OPDRACHT A:
Herhaal letterlijk het stuk uit de vermeldingen vanaf de regel met "gender is considered in the calculation." tot en met de regel met "available table providing specific DTS".

3.3.2 Regionale Woonagenda Holland Rijnland 2017
In de Regionale Woon Agenda 2017 'Kwaliteit voor kwantiteit' voor de regio Holland Rijnland (vastgesteld op 14 maart 2018) is de kwalitatieve koers voor woningmarkt op regionaal, subregionaal en lokaal niveau geschetst. De regionale woonagenda helpt gemeenten bij de afstemming van woningbouw op de ruimtelijke ontwikkeling van de regio en vormt een onderbouwing voor plannen in het kader van de ladder voor duurzame verstedelijking.

OPDRACHT B:
Neem uit de studietekst letterlijk het stuk over vanaf "3.3.2 Regionale Woonagenda" tot en met "voor duurzame verstedelijking.".

(Gegevensrecords)

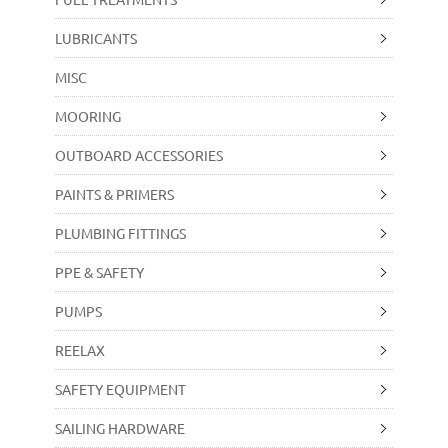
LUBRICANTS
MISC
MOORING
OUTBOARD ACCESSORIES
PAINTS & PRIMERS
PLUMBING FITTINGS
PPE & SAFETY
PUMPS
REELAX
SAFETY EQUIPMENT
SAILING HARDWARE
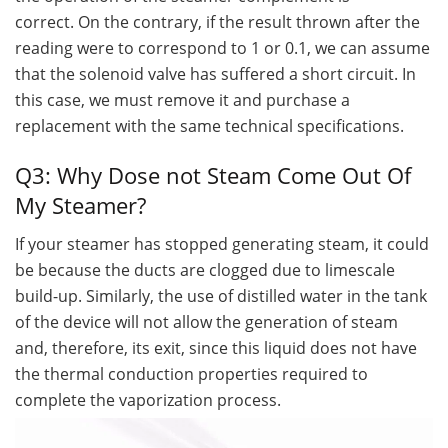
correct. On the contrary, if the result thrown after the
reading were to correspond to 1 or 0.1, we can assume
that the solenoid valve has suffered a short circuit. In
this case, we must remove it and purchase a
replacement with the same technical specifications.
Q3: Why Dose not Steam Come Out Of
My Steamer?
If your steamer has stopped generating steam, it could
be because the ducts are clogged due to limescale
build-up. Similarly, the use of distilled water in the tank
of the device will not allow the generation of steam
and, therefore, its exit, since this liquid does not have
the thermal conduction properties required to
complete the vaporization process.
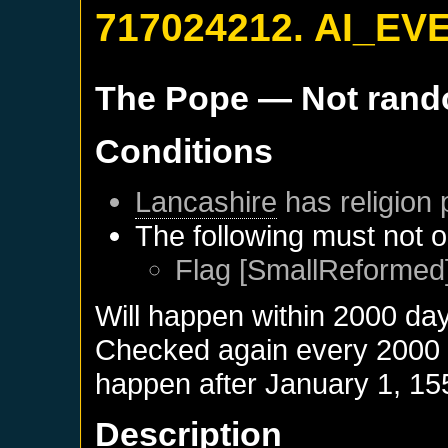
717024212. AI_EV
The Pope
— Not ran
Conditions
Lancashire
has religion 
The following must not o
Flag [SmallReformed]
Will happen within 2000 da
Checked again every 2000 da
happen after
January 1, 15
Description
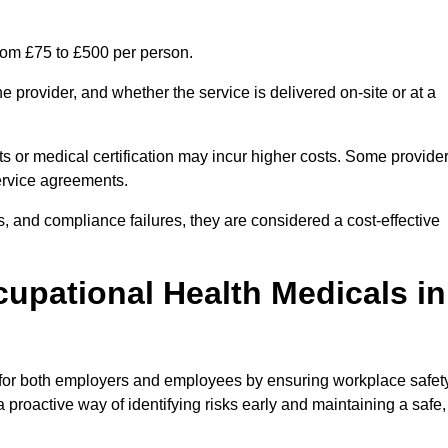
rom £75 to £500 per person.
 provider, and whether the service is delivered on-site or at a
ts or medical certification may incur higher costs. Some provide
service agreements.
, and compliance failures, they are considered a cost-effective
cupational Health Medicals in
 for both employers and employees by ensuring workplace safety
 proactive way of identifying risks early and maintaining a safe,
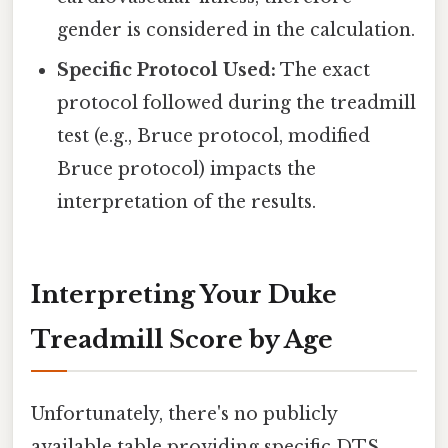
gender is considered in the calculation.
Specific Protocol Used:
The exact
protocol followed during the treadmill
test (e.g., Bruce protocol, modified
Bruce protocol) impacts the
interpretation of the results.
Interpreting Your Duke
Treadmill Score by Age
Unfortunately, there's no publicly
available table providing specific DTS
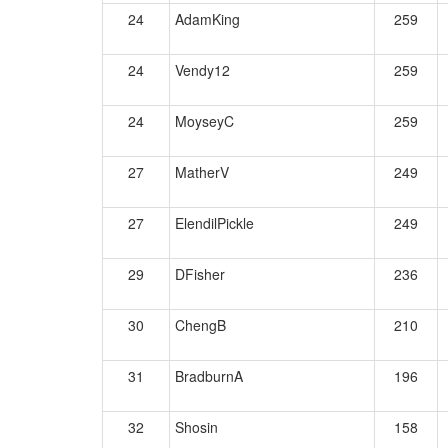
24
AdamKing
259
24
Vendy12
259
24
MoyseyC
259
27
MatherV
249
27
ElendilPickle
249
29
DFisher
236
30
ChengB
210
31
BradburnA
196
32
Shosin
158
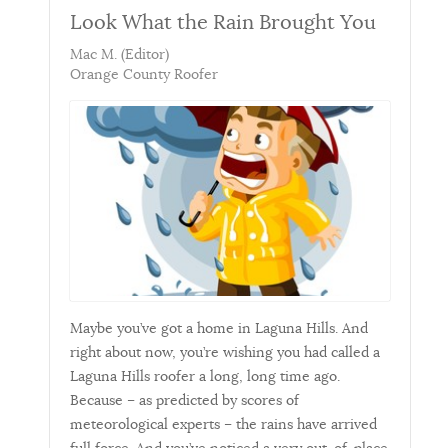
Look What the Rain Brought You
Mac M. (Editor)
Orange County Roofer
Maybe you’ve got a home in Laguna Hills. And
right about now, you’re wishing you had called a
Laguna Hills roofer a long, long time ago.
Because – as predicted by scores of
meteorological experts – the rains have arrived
==
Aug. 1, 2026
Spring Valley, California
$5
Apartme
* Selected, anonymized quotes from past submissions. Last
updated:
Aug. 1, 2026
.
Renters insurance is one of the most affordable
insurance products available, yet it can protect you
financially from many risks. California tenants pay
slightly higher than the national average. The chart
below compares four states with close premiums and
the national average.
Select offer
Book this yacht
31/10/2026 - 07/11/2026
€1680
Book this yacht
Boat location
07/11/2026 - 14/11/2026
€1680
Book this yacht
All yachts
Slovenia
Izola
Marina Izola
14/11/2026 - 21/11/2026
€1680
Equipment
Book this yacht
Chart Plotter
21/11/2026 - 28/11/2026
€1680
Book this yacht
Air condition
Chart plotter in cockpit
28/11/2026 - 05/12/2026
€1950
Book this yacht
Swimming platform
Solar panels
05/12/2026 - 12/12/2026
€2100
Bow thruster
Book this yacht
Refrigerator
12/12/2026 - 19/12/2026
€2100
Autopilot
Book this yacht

ANTWOORDVAK A:
gender is considered in the calculation.
Specific Protocol Used:
The exact
protocol followed during the treadmill
test (e.g., Bruce protocol, modified
Bruce protocol) impacts the
interpretation of the results.
Interpreting Your Duke
Treadmill Score by Age
Unfortunately, there's no publicly
available table providing specific DTS

ANTWOORDVAK B:
3.3.2 Regionale Woonagenda Holland Rijnland 2017
In de Regionale Woon Agenda 2017 'Kwaliteit voor kwantiteit' voor de regio Holland Rijnland (vastgesteld op 14 maart 2018) is de kwalitatieve koers voor woningmarkt op regionaal, subregionaal en lokaal niveau geschetst. De regionale woonagenda helpt gemeenten bij de afstemming van woningbouw op de ruimtelijke ontwikkeling van de regio en vormt een onderbouwing voor plannen in het kader van de ladder voor duurzame verstedelijking.